Ikea-Gründer Ingvar Kamprad fackelte nicht lange: Als die schwedische Boulevard-Zeitung „Expressen“ im Februar ankündigte, einen Artikel über korrupte Praktiken des Möbelkonzerns in Russland zu drucken, ließ er Köpfe rollen. Noch ehe die Druckmaschinen anliefen, setzte der 84-Jährige seinen Russland-Chef Per Kaufmann und Manager Stefan Gross vor die Tür. Beide hätten Schmiergeldzahlungen über Vermittler geduldet, hieß es in einer Mitteilung der Konzernzentrale, die die Russland-Expansion über die deutsche Tochter steuerte.
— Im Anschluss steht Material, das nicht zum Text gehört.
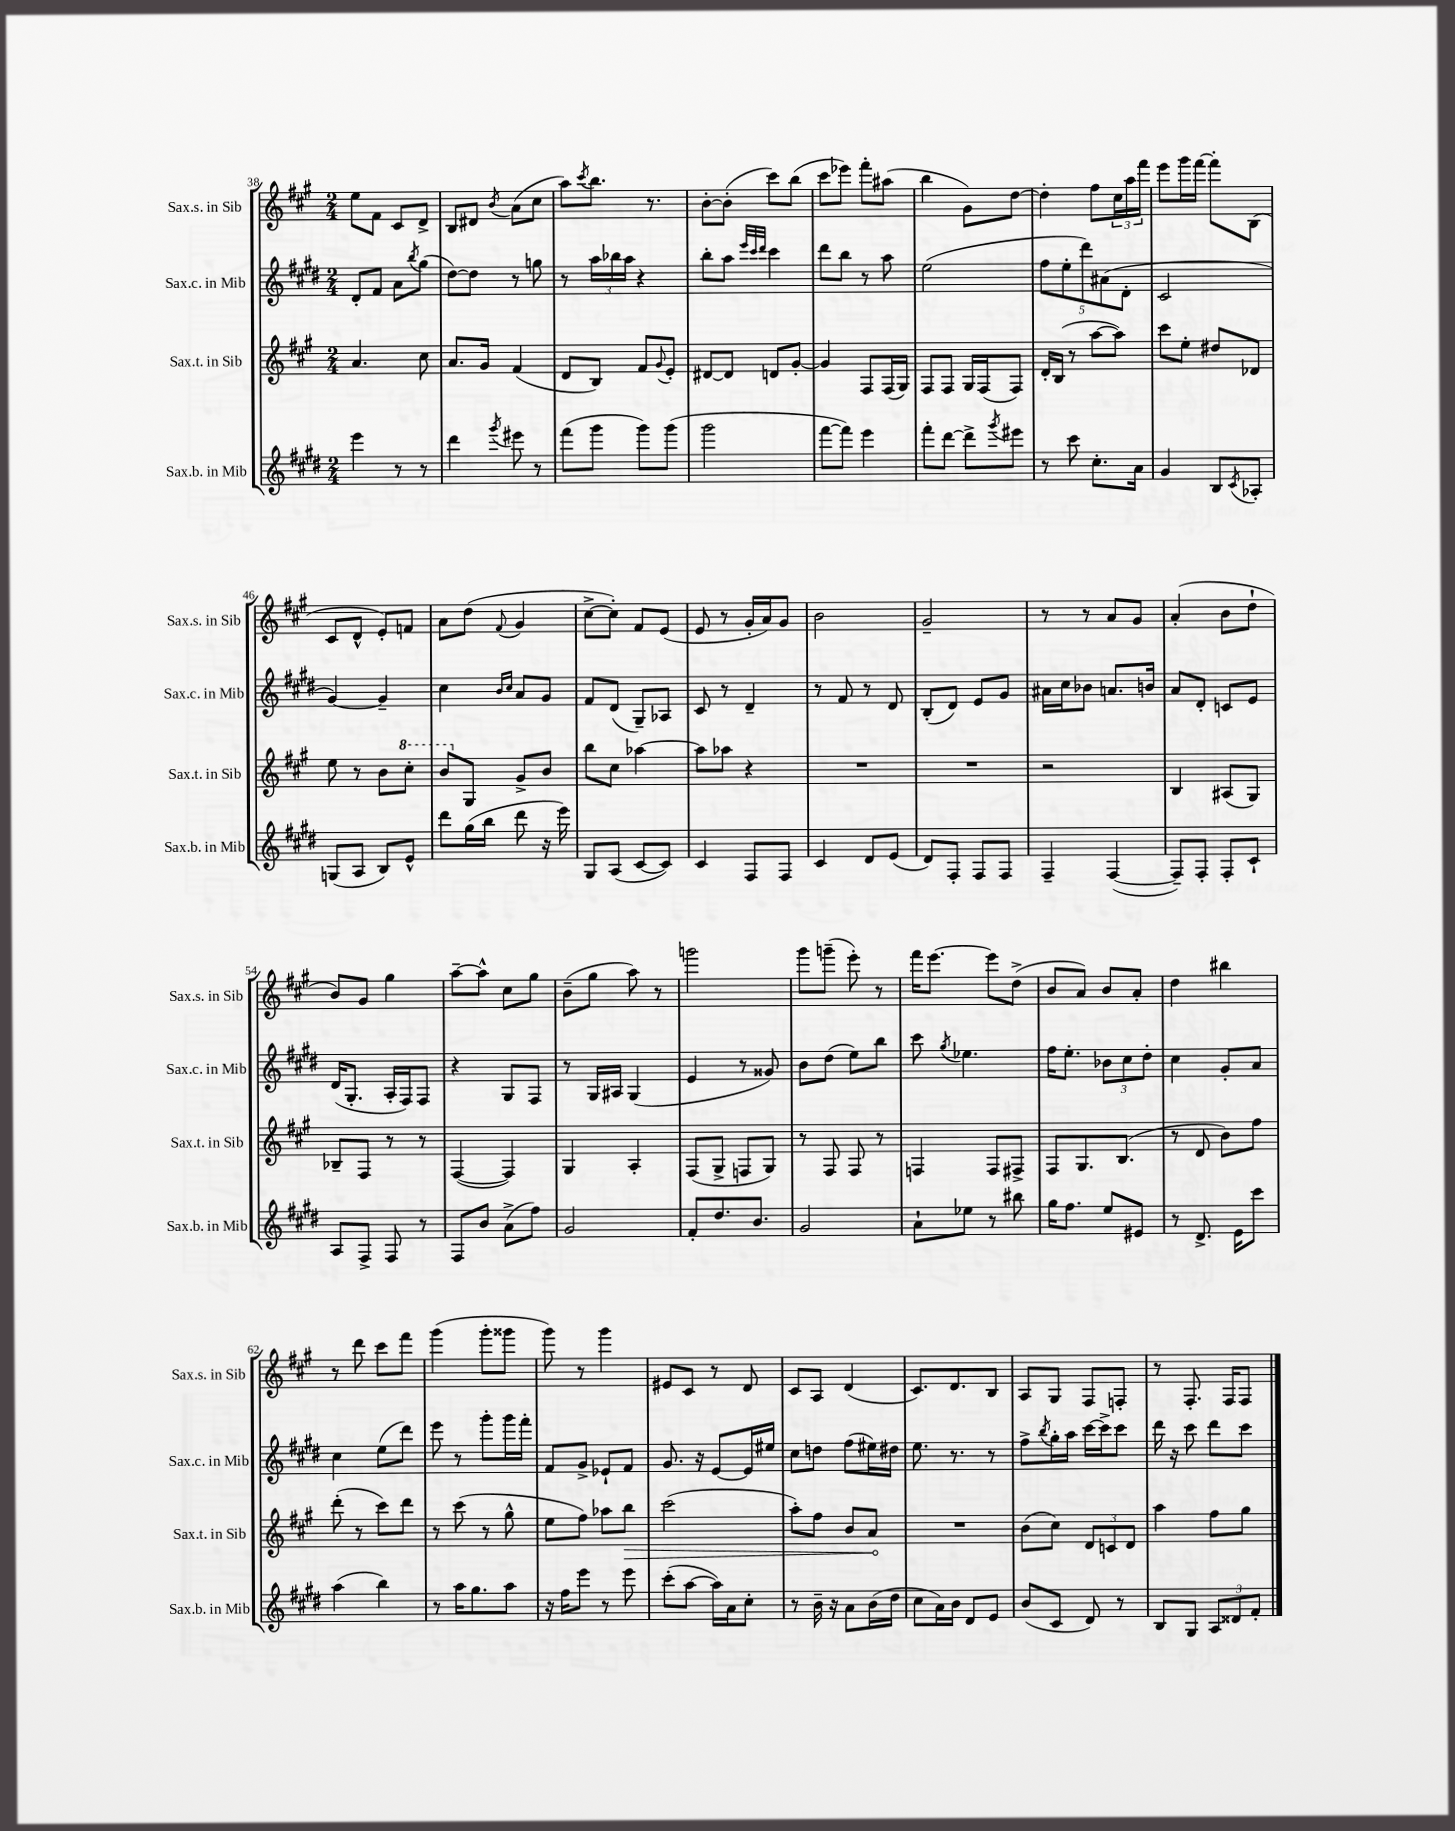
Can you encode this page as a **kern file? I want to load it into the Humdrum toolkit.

**kern	**kern	**kern	**kern
*staff4	*staff3	*staff2	*staff1
*clefG2	*clefG2	*clefG2	*clefG2
*k[f#c#g#d#]	*k[f#c#g#]	*k[f#c#g#d#]	*k[f#c#g#]
*M2/4	*M2/4	*M2/4	*M2/4
4eee	4.a	8d#'	8ee
.	.	8f#	8f#
8r	.	8a	8c#
.	.	8qbb	.
8r	8cc#	(8gg#	8d^
=	=	=	=
4ddd#	8.a	[8dd#)	8B
.	.	8dd#]	8d#
.	16g#	.	.
8qggg#	.	.	8qb
8eee#	(4f#	8r	(8a
8r	.	8gg	8cc#
=	=	=	=
(8fff#	8d	8r	8aa)
.	.	.	8qccc#
8ggg#	8B)	24aa	8.bb
.	.	24bb-	.
.	.	24aa	.
8ggg#)	8f#	4r	.
.	.	.	8.r
.	8qqg#	.	.
(8ggg#	8e'	.	.
=	=	=	=
2ggg#	[8d#	8bb'	[8b'
.	8d#]	8aa	(8b']
.	.	32qqeee	.
.	.	32qqccc#	.
.	.	32qqddd#	.
.	8d	4ccc#	8ccc#)
.	[8g#'	.	(8bb
=	=	=	=
[8fff#	4g#]	8ddd#	8ccc#
8fff#])	.	8bb	8eee-)
4eee	8F#	8r	8fff#'
.	(16F#	8aa	(8aa#
.	16G#)	.	.
=	=	=	=
8fff#'	8F#	(2ee	4bb
[8ddd#	8F#	.	.
8ddd#^]	16G#	.	8g#)
.	(16F#	.	.
8qggg#	.	.	.
8eee#	8F#)	.	[8dd
=	=	=	=
8r	16d'	10ff#	4dd']
.	(16B	.	.
.	.	10ee'	.
8ccc#	8r	.	.
.	.	10ddd#)	.
8.cc#'	[8aa	.	8ff#
.	.	(10a#	.
.	8aa])	.	24cc#
.	.	10d#'	.
.	.	.	24aa
16a	.	.	.
.	.	.	24fff#
=	=	=	=
4g#	8ccc#	2c#	8eee
.	8ee'	.	16ggg#
.	.	.	[16fff#
8B	8dd#	.	8fff#']
8qc#	.	.	.
8A-'	8d-	.	(8B
=	=	=	=
(8G	8ee	[4g#)	8c#
8A	8r	.	8d^^
8B)	8b	4g#~]	8e')
8e^^	8ccc#'	.	8f
=	=	=	=
8ddd#	8bb	4cc#	8a
(16gg#	8G#	.	(8dd
16bb	.	.	.
.	.	16qqb	.
.	.	16qqcc#	8qqf#
8ddd#	8g#^	8a	4g#
16r	8b	8g#	.
16eee)	.	.	.
=	=	=	=
8G#	8bb	8f#	[8cc#^
(8A	8cc#	(8d#	8cc#'])
[8c#	[4aa-	8G#~)	8f#
8c#])	.	8A-	(8e
=	=	=	=
4c#	8aa-]	8c#	8e
.	8aa-	8r	8r
8F#	4r	4d#~	16g#'
.	.	.	16a)
8F#	.	.	8g#
=	=	=	=
4c#	2r	8r	2b
.	.	8f#	.
8d#	.	8r	.
(8e	.	8d#	.
=	=	=	=
8d#)	2r	(8B'	2g#~
8F#'	.	8d#)	.
8F#	.	8e	.
8F#	.	8g#	.
=	=	=	=
4F#~	2r	16a#	8r
.	.	16cc#	.
.	.	8b-	8r
([4F#	.	8.a	8a
.	.	.	8g#
.	.	16b	.
=	=	=	=
8F#~])	4B	8a	(4a'
8F#'	.	8d#'	.
8F#'	(8A#	8c	8b
8c#`	8G#)	8e	8dd`
=	=	=	=
8A	8B-~	(16d#	8b)
.	.	8.G#'	.
8F#^	8F#	.	8g#
8F#	8r	16A'	4gg#
.	.	16F#)	.
8r	8r	8F#	.
=	=	=	=
8F#	([4F#	4r	[8aa~
8b	.	.	8aa^^]
(8a^	4F#])	8G#	8cc#
8ff#)	.	8F#	8gg#
=	=	=	=
2g#	4G#	8r	(8b~
.	.	16G#	8gg#
.	.	16A#	.
.	4A'	(4G#	8aa)
.	.	.	8r
=	=	=	=
8f#'	(8F#	4e	2ggg
8.dd#	8G#^	.	.
.	8F	8r	.
8.b	.	.	.
.	8G#)	8g##)	.
=	=	=	=
2g#	8r	8b	8ggg#
.	8F#	(8dd#	(8ggg~
.	8F#	8ee)	8eee')
.	8r	8bb	8r
=	=	=	=
8a`	4F	8ccc#	16fff#
.	.	.	[8.eee
.	.	8qgg#	.
8ee-	.	4.ee-	.
8r	8F	.	8eee]
8bb#	8F#^	.	(8dd^
=	=	=	=
16gg#	8F#	16ff#	8b
8.ff#	.	8.ee'	.
.	8.G#	.	8a)
8ee	.	12b-	8b
.	(8.B	.	.
.	.	12cc#	.
8e#	.	.	8a'
.	.	12dd#'	.
=	=	=	=
8r	8r	4cc#	4dd
8.d#^	8d	.	.
.	8b)	8g#'	4bb#
16e	.	.	.
8ccc#	8ff#	8a	.
=	=	=	=
(4aa	(8ddd'	4cc#	8r
.	8r	.	8ddd
4bb)	8ccc#)	(8ee	8ccc#
.	8ddd	8ddd#)	8fff#
=	=	=	=
8r	8r	8eee	(4ggg#
16aa	(8ccc#	8r	.
8.gg#	.	.	.
.	8r	8ggg#'	8ggg#'
8aa	8gg#^^	16ggg#	8ggg##
.	.	16fff#'	.
=	=	=	=
16r	8ee	8f#	8ggg#)
16ff#	.	.	.
8eee	8ff#)	8g#^	8r
8r	8aa-	8e-`	4ggg#
8eee	8bb	8f#	.
=	=	=	=
(8ccc#'	(2ccc#	8.g#	8e#
[8aa	.	.	8c#
.	.	16r	.
16aa])	.	[8e	8r
16a	.	.	.
8cc#'	.	16e]	8d
.	.	16ee#	.
=	=	=	=
8r	8aa')	8cc#	8c#
16b~	8ff#	8dd	8A
16r	.	.	.
8a	8b	(8ff#	(4d
(16b	8a	16ee#)	.
16dd#	.	16dd#	.
=	=	=	=
8cc#	2r	8.ee	8.c#)
16a)	.	.	.
16b	.	8.r	8.d
8d#	.	.	.
8e	.	8r	8B
=	=	=	=
(8b	(8b	8ff#^	8A
.	.	8qbb	.
8c#	8cc#)	16gg#'	8G#
.	.	16aa	.
8d#)	12d	[16ccc#	8F#
.	.	16ccc#^]	.
.	12c	.	.
8r	.	8ccc#	8F'
.	12d	.	.
=	=	=	=
8B	4aa	16ddd#	8r
.	.	16r	.
8G#	.	8ccc#	8.F#'
12A	8ff#	8ddd#	.
.	.	.	16F#
12d##	.	.	.
.	8gg#	8ccc#	8F#
12f#'	.	.	.
==	==	==	==
*-	*-	*-	*-
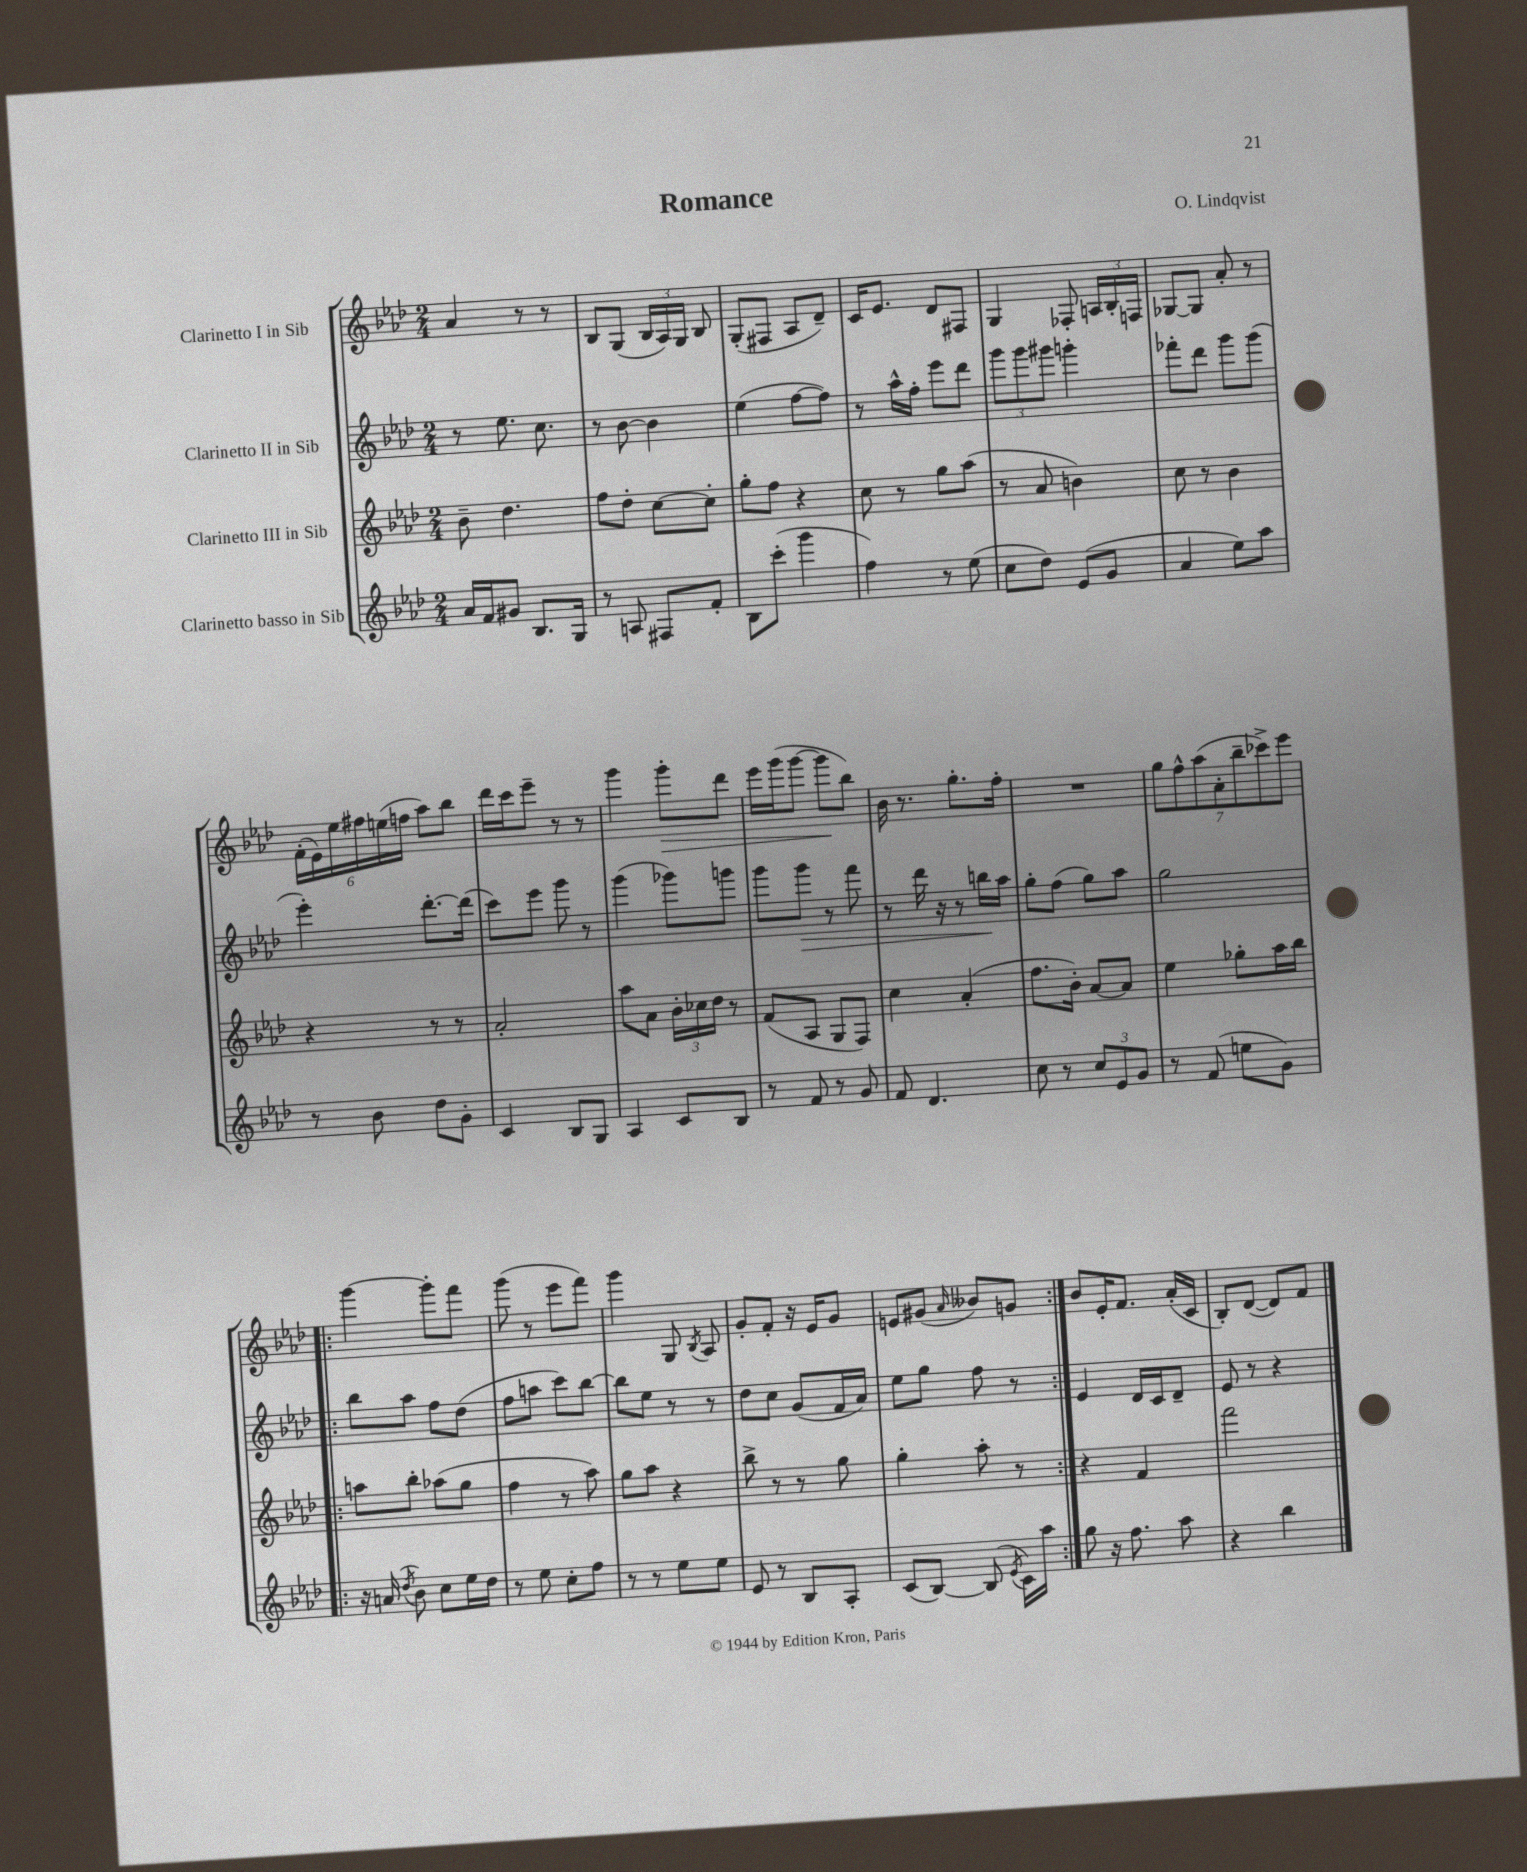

In der Branche löste der Fall Verwunderung bis Entsetzen aus: Der langjährige Ikea-Russland-Chef Kaufmann galt bis dahin als glühender Paladin im Feldzug gegen die Korruption. Wenn ihm jemand für Baugenehmigungen Schmiergeld abknöpfen wollte, ging er an die Öffentlichkeit. Verzögerte sich die Eröffnung eines der zwölf Möbelhäuser, blies er erst recht zum Angriff und nannte Namen.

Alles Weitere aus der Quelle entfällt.